Nice work and a good read :thumb:


----------



## bigslippy (Sep 19, 2010)

What a transformation , owner must be delighted, thanks for sharing:thumb:


----------



## -Kev- (Oct 30, 2007)

awesome work Russ :thumb:
can't wait to use my Ceramishield - have you used it on glass and / or wheels at all?..


----------



## Beau Technique (Jun 21, 2010)

Nice to see this in larger scale after seeing it on the camera when you popped by via going home. Looked great when I first seen it but in larger scale, just goes to show how crisp the finish is.


----------



## jerry306 (Dec 22, 2011)

Very nice job,looks good.


----------



## Leemack (Mar 6, 2009)

Looks fantastic Russ - Amazing work and the pictures dont lie !!!!!


----------



## neo8047 (May 5, 2006)

Excellent work Russ and fantastic reflection shots.

I will be using my Scholl products for the first time come springtime and I wasn't aware to the new additions to their lineup.


----------



## Reflectology (Jul 29, 2009)

-Kev- said:


> awesome work Russ :thumb:
> can't wait to use my Ceramishield - have you used it on glass and / or wheels at all?..


Yes mate it went on everything from paint to exhaust tips....


----------



## ArcticVXR (Apr 10, 2007)

Amazing work Russ :thumb:


----------



## PhilT_RS246.com (Jun 19, 2011)

Black's cheating 

Bloody brilliant mate.
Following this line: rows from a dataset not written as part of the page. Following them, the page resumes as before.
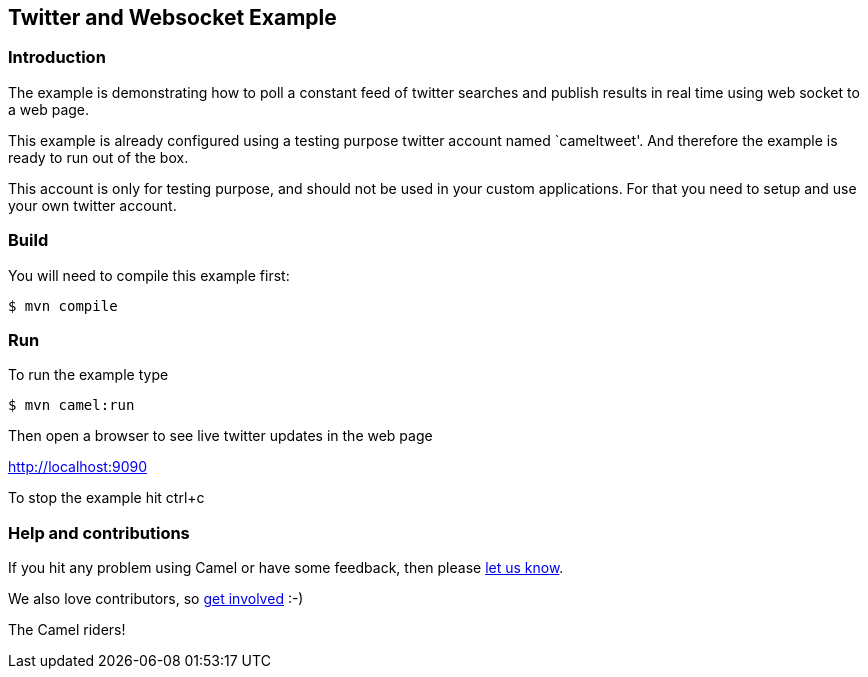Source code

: == Twitter and Websocket Example

=== Introduction

The example is demonstrating how to poll a constant feed of twitter
searches and publish results in real time using web socket to a web
page.

This example is already configured using a testing purpose twitter
account named `cameltweet'. And therefore the example is ready to run
out of the box.

This account is only for testing purpose, and should not be used in your
custom applications. For that you need to setup and use your own twitter
account.

=== Build

You will need to compile this example first:

----
$ mvn compile
----

=== Run

To run the example type

----
$ mvn camel:run
----

Then open a browser to see live twitter updates in the web page

http://localhost:9090

To stop the example hit ctrl+c

=== Help and contributions

If you hit any problem using Camel or have some feedback, then please
https://camel.apache.org/support.html[let us know].

We also love contributors, so
https://camel.apache.org/contributing.html[get involved] :-)

The Camel riders!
Amazing how you can transform a car. Still very new to using detailers, but examples like this just go to show that it's worth every penny.


----------



## Reflectology (Jul 29, 2009)

cheers Phil hows the motor....


----------



## Racer (Oct 27, 2005)

Top work and the M6 is as it should be , perfect finish :thumb:


----------



## Andyowl (Mar 12, 2011)

:thumb:Stunning job as usual there Russ! See you have now gone nationwide!


----------



## Reflectology (Jul 29, 2009)

Andyowl said:


> :thumb:Stunning job as usual there Russ! See you have now gone nationwide!


it certainly appears that way mate....


----------



## steve from wath (Dec 12, 2008)

top work as usual russ

when you around my way
ill nip over for a natter if thats ok


----------



## R0B (Aug 27, 2010)

Enjoyed that write up Russ,great work mate.


----------



## Reflectology (Jul 29, 2009)

steve from wath said:


> top work as usual russ
> 
> when you around my way
> ill nip over for a natter if thats ok


dont get much over that way mate....all seems to be south of me....


----------



## zas (May 6, 2011)

nice job...


----------



## Kaz_CC (Jan 23, 2012)

Looks great Russ :wave:


----------



## Jwalker84 (Jan 20, 2012)

Love this, great work on it too. Surprisingly affordable these beasts are now... Well to buy that is! I'd struggling running the V10 for he 25k ish miles a year I do!!


----------